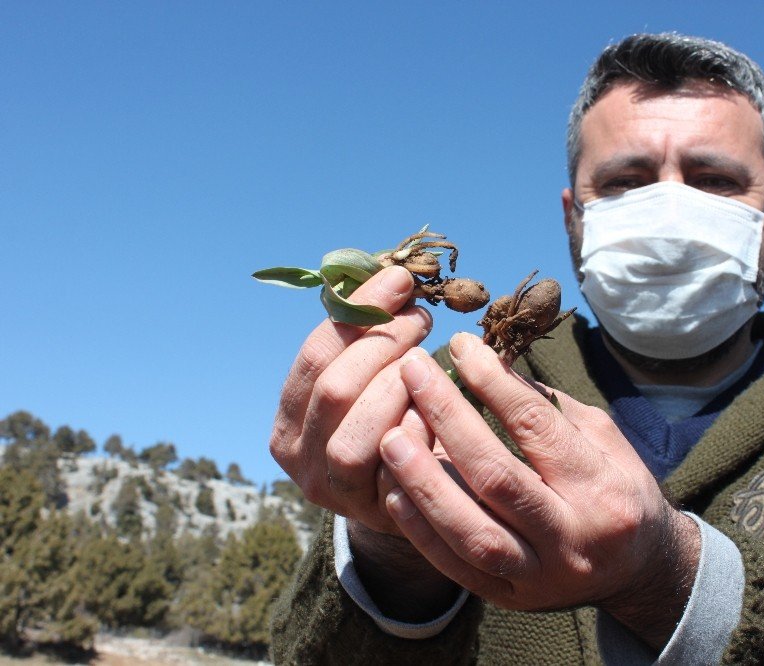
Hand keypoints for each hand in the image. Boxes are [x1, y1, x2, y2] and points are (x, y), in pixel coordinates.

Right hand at [269, 265, 431, 534]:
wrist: (420, 498)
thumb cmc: (396, 422)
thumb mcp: (372, 381)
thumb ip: (369, 339)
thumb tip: (392, 274)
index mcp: (288, 416)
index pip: (316, 354)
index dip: (359, 312)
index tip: (401, 281)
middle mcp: (298, 457)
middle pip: (335, 387)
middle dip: (384, 342)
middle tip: (422, 318)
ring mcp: (333, 490)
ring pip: (356, 431)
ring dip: (399, 385)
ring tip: (430, 359)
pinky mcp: (373, 513)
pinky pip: (394, 464)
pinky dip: (417, 429)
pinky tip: (437, 409)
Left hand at [379, 332, 700, 648]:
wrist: (639, 571)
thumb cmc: (616, 489)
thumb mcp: (602, 439)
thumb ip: (548, 408)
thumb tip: (488, 365)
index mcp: (601, 489)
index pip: (536, 427)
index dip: (492, 382)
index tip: (460, 346)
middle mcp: (572, 537)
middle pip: (497, 476)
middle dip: (448, 419)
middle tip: (413, 374)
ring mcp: (540, 575)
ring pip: (471, 531)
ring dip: (424, 482)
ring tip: (391, 436)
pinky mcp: (510, 599)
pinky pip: (456, 567)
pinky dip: (420, 530)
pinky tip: (394, 490)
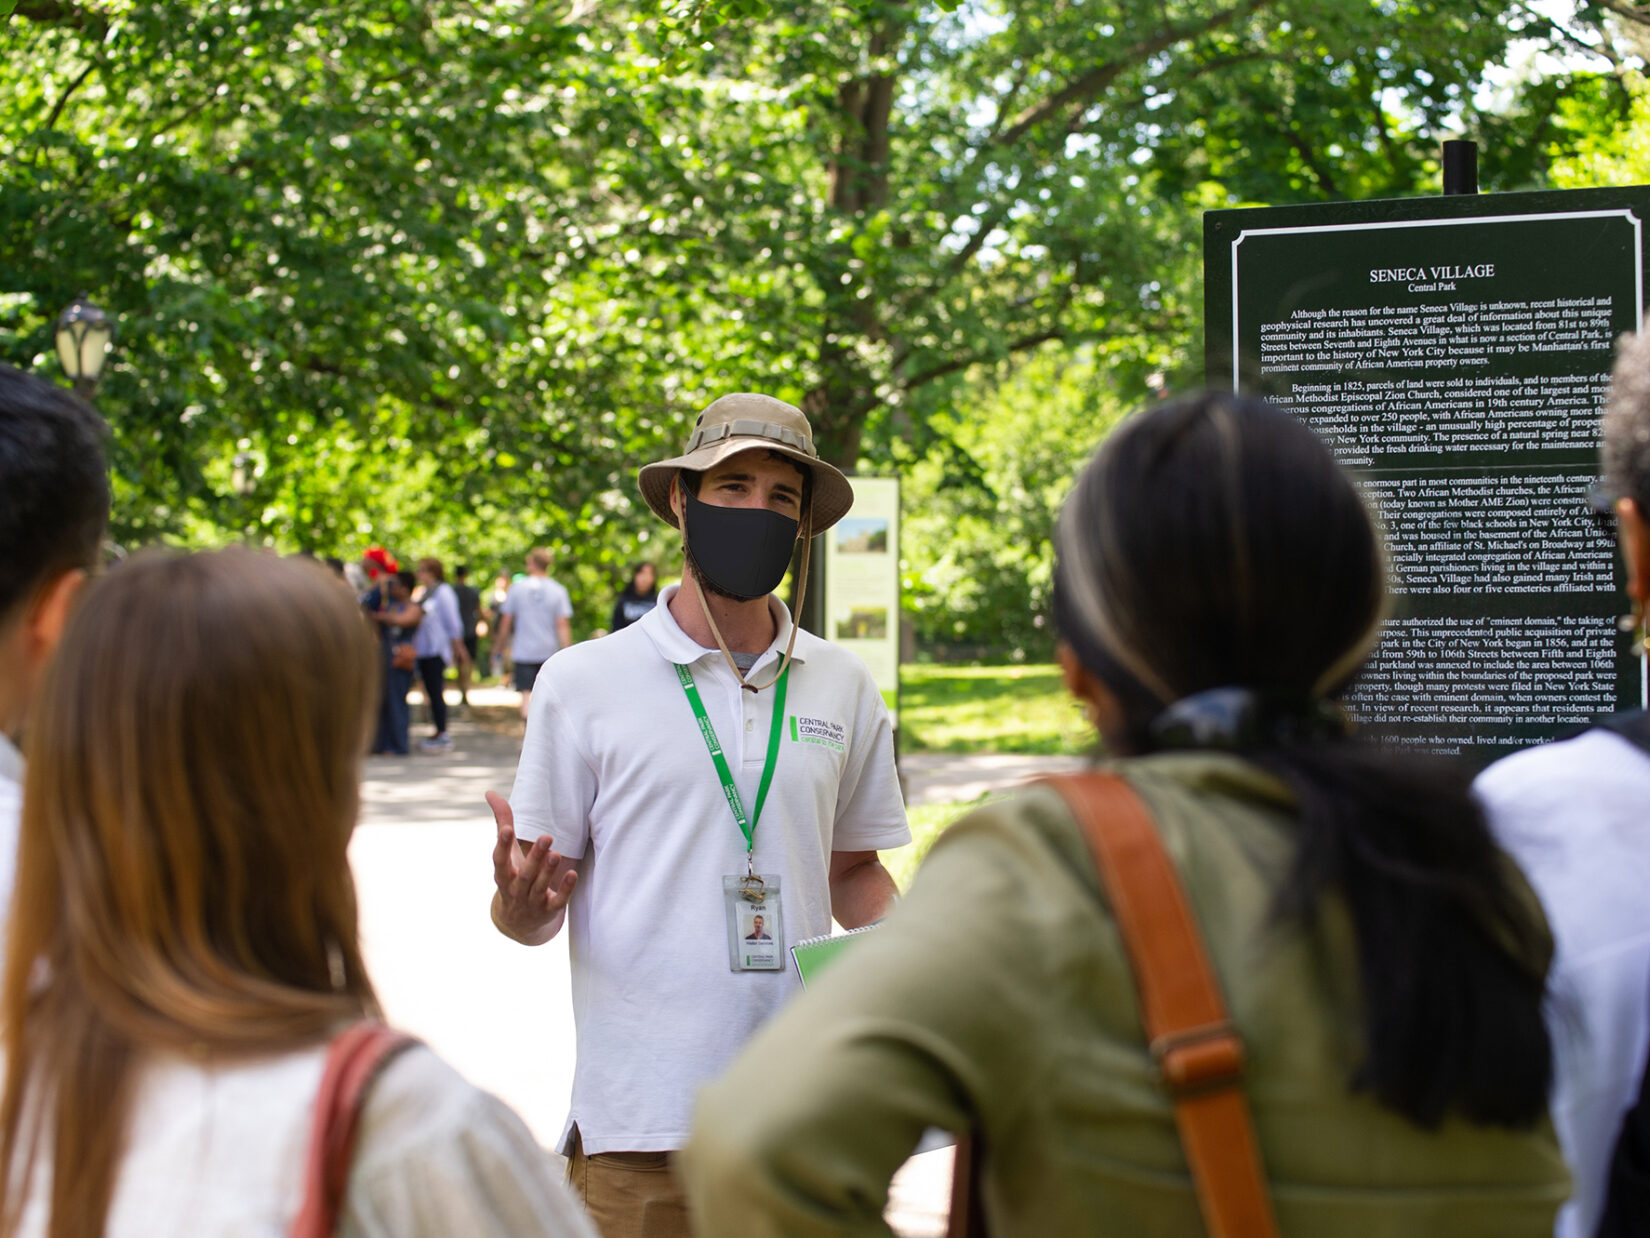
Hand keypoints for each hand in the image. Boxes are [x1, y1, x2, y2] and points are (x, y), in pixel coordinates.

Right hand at [488, 790, 577, 944]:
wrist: (518, 923)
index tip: (507, 829)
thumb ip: (502, 823)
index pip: (500, 860)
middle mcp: (515, 889)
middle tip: (546, 837)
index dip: (502, 845)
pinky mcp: (548, 911)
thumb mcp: (507, 854)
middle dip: (534, 857)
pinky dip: (565, 889)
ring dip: (548, 871)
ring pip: (539, 887)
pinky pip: (557, 901)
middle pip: (524, 874)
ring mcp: (531, 902)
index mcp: (503, 874)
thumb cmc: (513, 876)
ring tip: (556, 853)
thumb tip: (490, 792)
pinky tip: (573, 875)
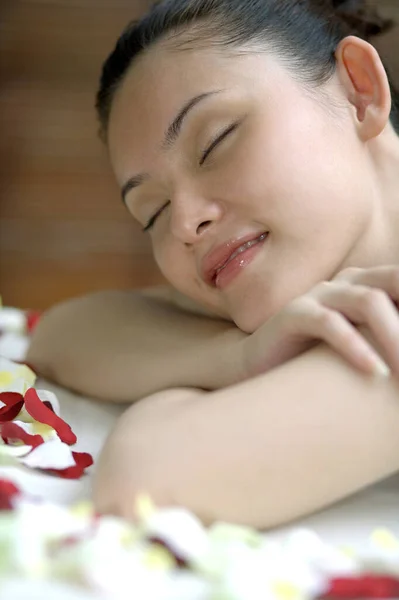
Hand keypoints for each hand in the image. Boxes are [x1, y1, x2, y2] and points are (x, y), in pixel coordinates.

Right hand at [241, 265, 398, 380]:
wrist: (258, 364)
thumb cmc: (316, 358)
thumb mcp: (361, 346)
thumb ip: (388, 339)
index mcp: (366, 285)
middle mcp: (346, 283)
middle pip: (395, 283)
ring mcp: (319, 295)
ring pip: (369, 302)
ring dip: (396, 338)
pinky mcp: (294, 314)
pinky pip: (329, 324)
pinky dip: (355, 347)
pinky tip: (374, 373)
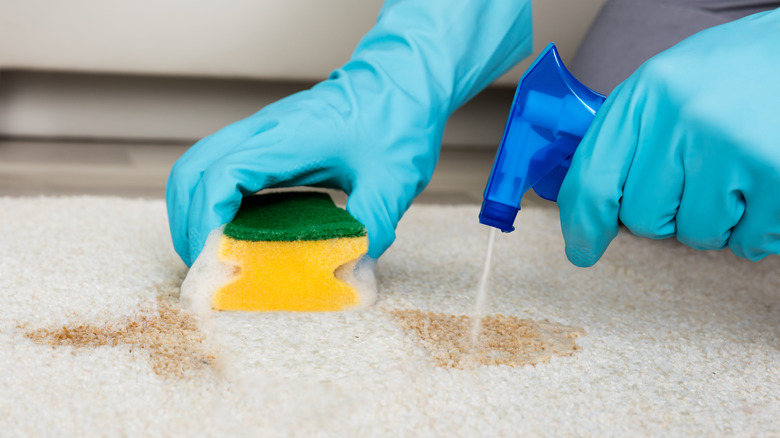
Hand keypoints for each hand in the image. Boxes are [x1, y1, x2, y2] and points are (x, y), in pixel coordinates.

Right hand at [167, 0, 532, 265]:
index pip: (220, 177)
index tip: (214, 260)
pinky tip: (235, 229)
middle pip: (191, 171)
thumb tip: (351, 269)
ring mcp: (262, 132)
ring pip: (199, 166)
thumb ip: (371, 227)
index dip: (205, 222)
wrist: (404, 78)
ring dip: (194, 209)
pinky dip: (214, 200)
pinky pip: (222, 168)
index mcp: (287, 138)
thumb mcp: (394, 181)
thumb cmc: (399, 118)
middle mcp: (264, 131)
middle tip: (206, 265)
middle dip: (187, 222)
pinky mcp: (269, 140)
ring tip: (213, 252)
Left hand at [558, 9, 779, 266]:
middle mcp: (684, 118)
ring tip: (736, 173)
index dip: (583, 224)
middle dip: (667, 212)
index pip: (592, 179)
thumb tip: (587, 209)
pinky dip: (755, 227)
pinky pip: (747, 241)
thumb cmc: (734, 74)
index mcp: (647, 94)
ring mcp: (734, 147)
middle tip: (698, 176)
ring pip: (696, 234)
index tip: (582, 249)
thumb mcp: (667, 88)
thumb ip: (627, 139)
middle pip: (644, 218)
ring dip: (715, 220)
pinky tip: (763, 186)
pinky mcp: (778, 174)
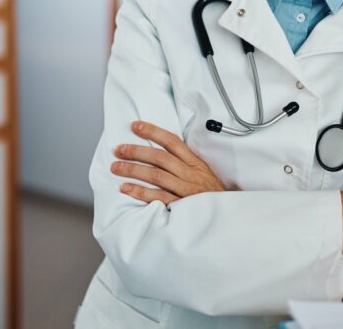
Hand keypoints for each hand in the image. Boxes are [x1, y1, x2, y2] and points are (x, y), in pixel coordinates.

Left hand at [110, 121, 225, 206]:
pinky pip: (157, 197)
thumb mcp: (203, 173)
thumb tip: (162, 149)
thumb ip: (185, 162)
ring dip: (133, 170)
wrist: (227, 217)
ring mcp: (185, 190)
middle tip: (118, 150)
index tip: (135, 126)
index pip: (172, 141)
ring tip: (116, 168)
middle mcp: (190, 174)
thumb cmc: (211, 194)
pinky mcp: (181, 207)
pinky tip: (126, 188)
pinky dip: (140, 192)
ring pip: (156, 175)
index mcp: (195, 163)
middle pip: (159, 157)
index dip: (153, 131)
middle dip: (136, 151)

++++++++++++++++++++

Return, with no change at all, every line in the entries above from the line containing "index tip: (507, 829)" through the line containing "thumb tip: (490, 792)".

index tip: (507, 829)
thumb ip: (502, 823)
index pip: (500, 860)
middle mcp: (515, 889)
middle tip: (546, 837)
index dip: (502, 845)
pinky mcp: (548, 911)
thumb mcp: (507, 854)
middle dip: (534, 857)
pinky dip: (565, 889)
ring dip: (548, 871)
ring pip: (539, 887)
pinky pip: (557, 901)
middle pip: (524, 874)
ring mcp: (531, 902)
index mcp: (503, 874)
thumb cmc: (513, 876)
ring tip: (556, 853)
thumb tip: (490, 792)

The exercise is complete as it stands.